Sur Le facteur climat (J. C. Lattès, 354 pages, août 2004, ISBN 2-7096-2530-X)
    d'Erik Durschmied, par Jean-Baptiste Berthelin pour ArtsLivres

titre original : The Weather Factor


the weather factor, le facteur climat

       

      Durschmied, grand amateur de récits de batailles, mais aussi auteur de reportages sur les conflits actuels, nous présente ici un dossier sur un thème bien précis : le rôle des intempéries dans l'issue de quatorze de ces batailles, et non des moindres. Que ce soient le froid des plaines de Russie, les cyclones tropicaux ou les soudaines éclaircies au plus fort de la tourmente, l'homme n'a pas de pouvoir sur les éléments.

      Lorsque les conditions, sur terre ou sur mer, deviennent invivables, aucune stratégie ne tient plus. C'est d'ailleurs un matériau de choix pour l'histoire-fiction.

       


      Si, par exemple, l'on examine les relations entre l'Empire Romain et les peuples germaniques, il y a un avant et un après le onze septembre de l'an neuf de notre ère. En effet, à cette date, le chef germain Arminius put anéantir trois légions entières, que commandait Publius Quinctilius Varus. Mais son principal allié dans cette affaire ne fut autre qu'un monstrueux orage, qui transforma en bourbier le sol où devaient progresser les Romains et abattit sur eux les plus grands arbres de la forêt. Il est donc tentant pour un auteur d'histoire-fiction d'imaginer un onze septembre ensoleillé, une victoire des légions, une Germanie romaine, et tout ce qui s'ensuit.

      Ce n'est pourtant pas le propos de Durschmied. Sa démarche, plus pédagogique, vise à donner au lecteur une perception fine de l'action qui eut lieu, avec ses retournements, avec les contraintes géographiques, les effets des imprudences humaines, et, souvent, le sentiment, chez le vainqueur, d'avoir reçu une assistance divine.

      Après l'histoire d'Arminius et Varus, l'ouvrage en expose treize autres, dont trois naufrages de flottes "invincibles", quatre épisodes de pluies violentes ou persistantes, trois de grands froids, et trois où le temps change plus ou moins providentiellement. Les dates choisies concernent pour moitié le vingtième siècle, et s'échelonnent, pour l'autre moitié, du Moyen Age à 1849.

      Cette date de 1849 se rapporte à la fin de la grande famine irlandaise, due à la destruction des récoltes de pommes de terre.
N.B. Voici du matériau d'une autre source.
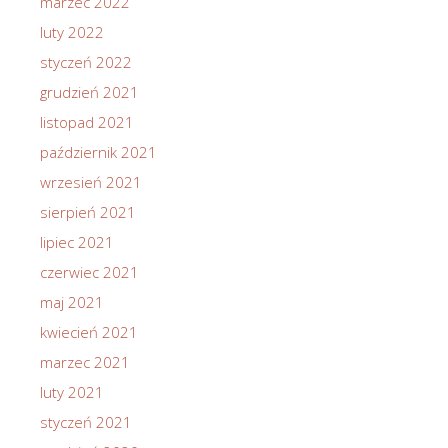
marzec 2022
luty 2022
styczeń 2022
grudzień 2021
listopad 2021
październik 2021
wrzesień 2021
sierpień 2021
lipiec 2021
czerwiec 2021
maj 2021
kwiecień 2021
marzec 2021
luty 2021
styczeń 2021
Les intempéries ont en effet joué un rôle majeur dans ce désastre écologique et humanitaire. Comme dans chaque chapitre de l'ouvrage, Durschmied en examine avec soin les tenants et les aboutissants, tout en conservant un ton de narrateur presque familier, qui en rend la lecture attrayante.

      L'ouvrage comporte des cartes fort lisibles, une bibliographie sobre mais éclairante, et un curieux chapitre de prospective, dans lequel l'auteur s'interroge sur la possibilité de se rendre partiellement maître du climat dans l'avenir, par manipulation de l'atmosphère ou des courants marins.

      Le point fort de ce livre est que, tout au long de chacun des épisodes tragiques qui en font la matière, l'auteur concilie deux approches complémentaires : celle du responsable d'un dossier, et celle du romancier. Autrement dit, il apporte à la fois les éléments factuels qui permettent de comprendre la situation, et les touches personnelles qui nous communiquent ce que ressentent les acteurs de cette même situation.

      Il faut retenir de cette lecture que la notion couramment admise de géopolitique serait incomplète, si on ne la pensait pas comme astreinte aux diverses sciences de l'environnement, écologie et météorologie en premier lieu. Cet enseignement est fait à partir d'exemples bien choisis, ce qui le rend digeste et efficace.